RECENT ENTRIES
An interesting post by Ovid about 100% test coverage, what it means, and what it does not mean. The first comment by David Golden is also worth a read.
I like the idea of 100% test coverage and I generally make every effort to get there. Using devel::cover is a great tool for finding code that will never be triggered, and the closer you get to 100% the easier it is to spot such code.
NEXT: I don't know that I will ever use this module, but it is interesting. Provides for interesting method dispatching scenarios such as calling all DESTROY's in the inheritance tree.
Net::Amazon::EC2: Perl interface to the Elastic Compute Cloud (EC2) environment. I'm not certain if this is a competitor to the Amazon Perl API or if it somehow complements it.
Yes he is. Granted I woudn't go quite so far as to say, "Benchmarking is pointless", but his point about the comparative usefulness of benchmarking versus profiling is right on the money.
I think the reason for this is not an inherent problem with benchmarking. The problem is that people (developers) tend to benchmark the wrong things and then they optimize the wrong things. Profiling on the other hand takes the entire system into account in its results. This is much more useful than optimizing based on a benchmark of a small part of a complex system.

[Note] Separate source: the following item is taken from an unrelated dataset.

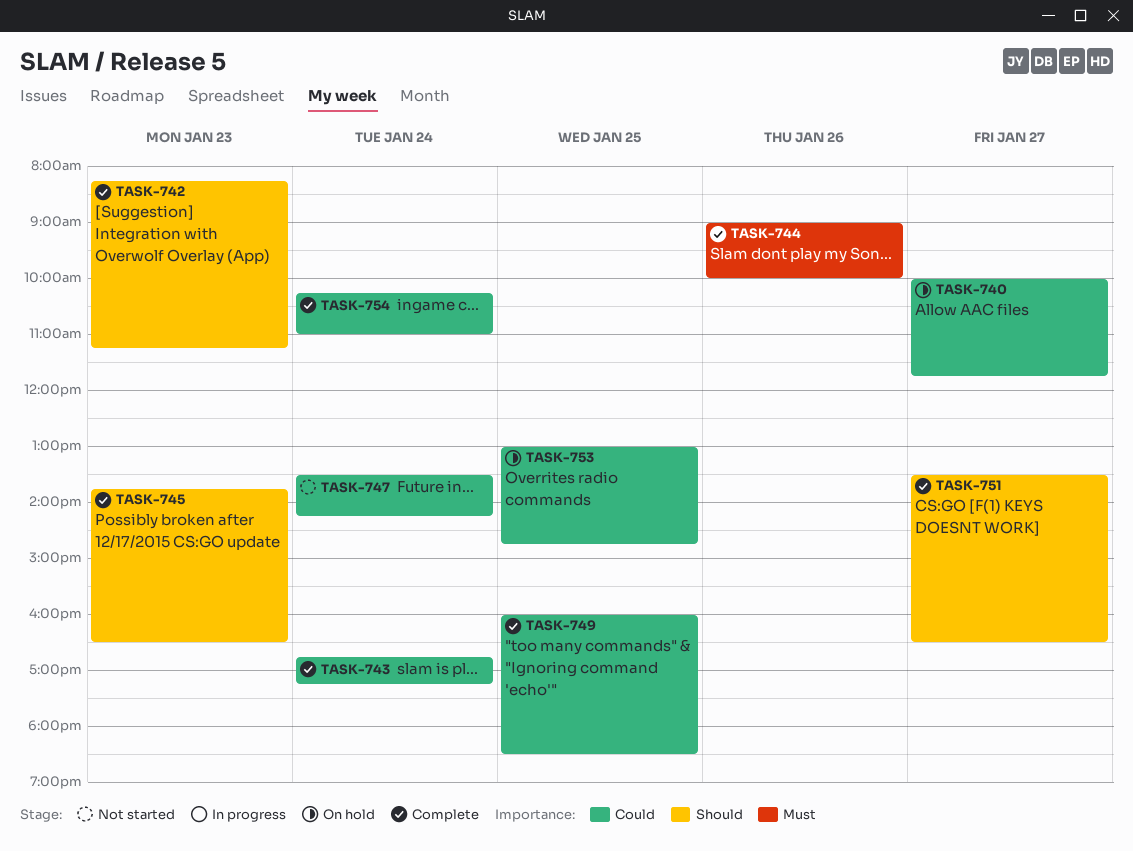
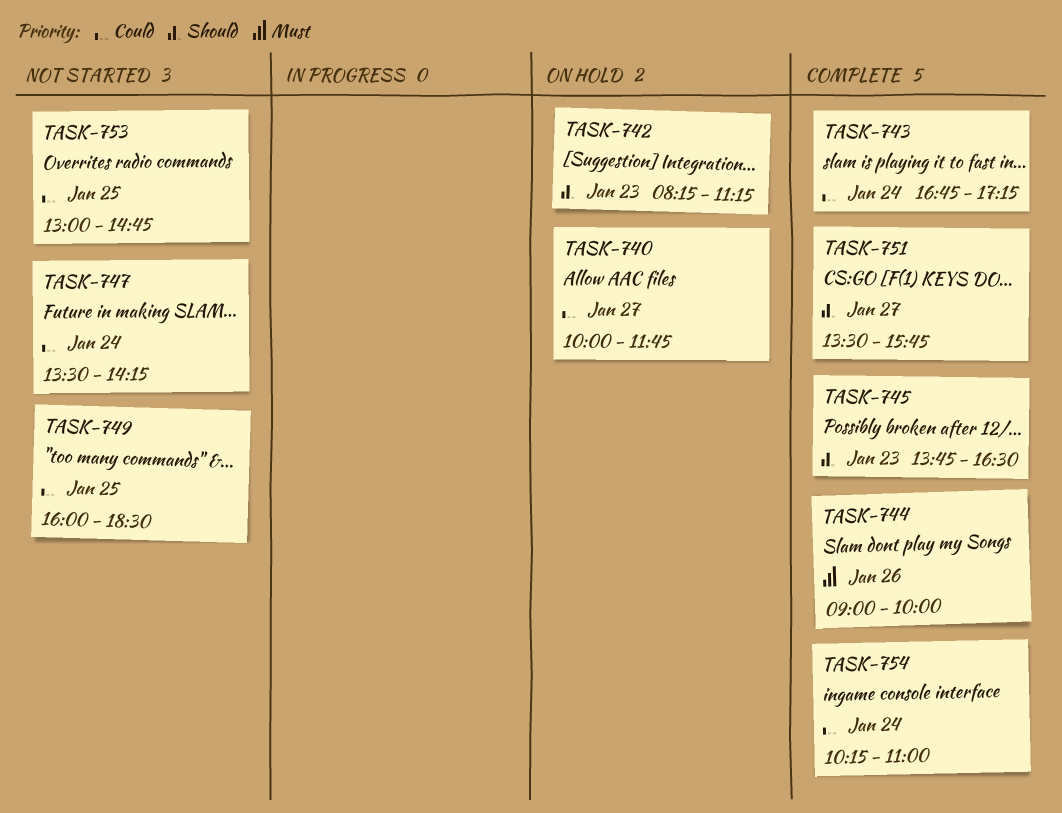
TASK-742, status: Complete -> On hold
TASK-749, status: Complete -> Not started
TASK-751, ends: 16:30 -> 15:45
TASK-753, status: On hold -> Not started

XML::Compile::SOAP: A real replacement for SOAP::Lite.
POE::Filter::HTTPD::Chunked: As a big proponent of POE I thought this looked interesting. A drop-in replacement for POE::Filter::HTTPD that can deal properly with chunked encoding.
Template::ShowStartStop: Inserts comments in the generated output to show where one template ended and a new one begins. It overrides Template Toolkit's Template::Context to do this.
UNIVERSAL::require: A module that gets around the silly bareword requirements for the builtin require() sub.
IPC::Cmd: An API to run external commands. A wrapper around system() I would guess, but very nice looking.
A good introductory article about Perl namespaces and how they can become dirty. Not surprisingly it mostly talks about how to properly use namespace::clean.
SQL::Translator: Translate the DDL from one schema type (say, Oracle) to another (say, PostgreSQL). It can also be used to translate a schema to something completely different, such as a YAML file. One particularly nice feature is the ability to translate a schema to code. An example of this would be translating a MySQL schema to Class::DBI code. Introductory documentation is available.
Sub::Override: Instead of writing this:
undef (local *Some::sub);
local *Some::sub = sub { ... };
You would write:
Sub::Override->new('Some::sub', sub { ... });
The scoping rules are (mostly) the same and it is more readable. Very useful
for tests.
Data::Random: Generate random words, characters, numbers, date, time, .... Seems like this would be very useful for testing.
Fey::ORM::Mock: An attempt at a replacement for DBD::Mock. The author suggests it is better but does not eliminate all the problems with DBD::Mock. Likely requires that you use Fey::ORM as your object to relational mapper.
autodie: Replace functions with ones that succeed or die with lexical scope. Very useful if you are dealing with a large script or you don't want to do all the die() code yourself in a new script.
indirect: Lexically warn about using the indirect object syntax. This module seems very useful for catching difficult to find bugs. This blog post gives a compelling case for its use.
namespace::autoclean: Keep imports and functions out of your namespace.
namespace::clean: Keep imports and functions out of your namespace. Allows a bit more control as compared to namespace::autoclean.
Carp::POE: Carp adapted for use with POE. May be interesting.
Module::CoreList: Generate lists of core modules shipped with Perl. This module is maintained by the Perl 5 Porters. I can see this being useful for package dependency generation.
Cache::FastMmap: Yet another very good IPC module.
Forks::Super: Never used this module but it does appear to do some handy things. If you are familiar with POE it is probably better to just use that.
Devel::Caller: a more powerful caller().
Devel::CheckLib: check for the existence of C libraries and their headers. I could have used this at my previous job.
File::Map: one of the better shared memory modules I have seen.
parent: a fork of the base module. Appears to come with standard Perl. Drops support for fields.
IPC::System::Simple: a drop-in replacement for Perl's builtin system() command. The difference being this version takes a lot of the complexity out of interpreting system()'s return code(s).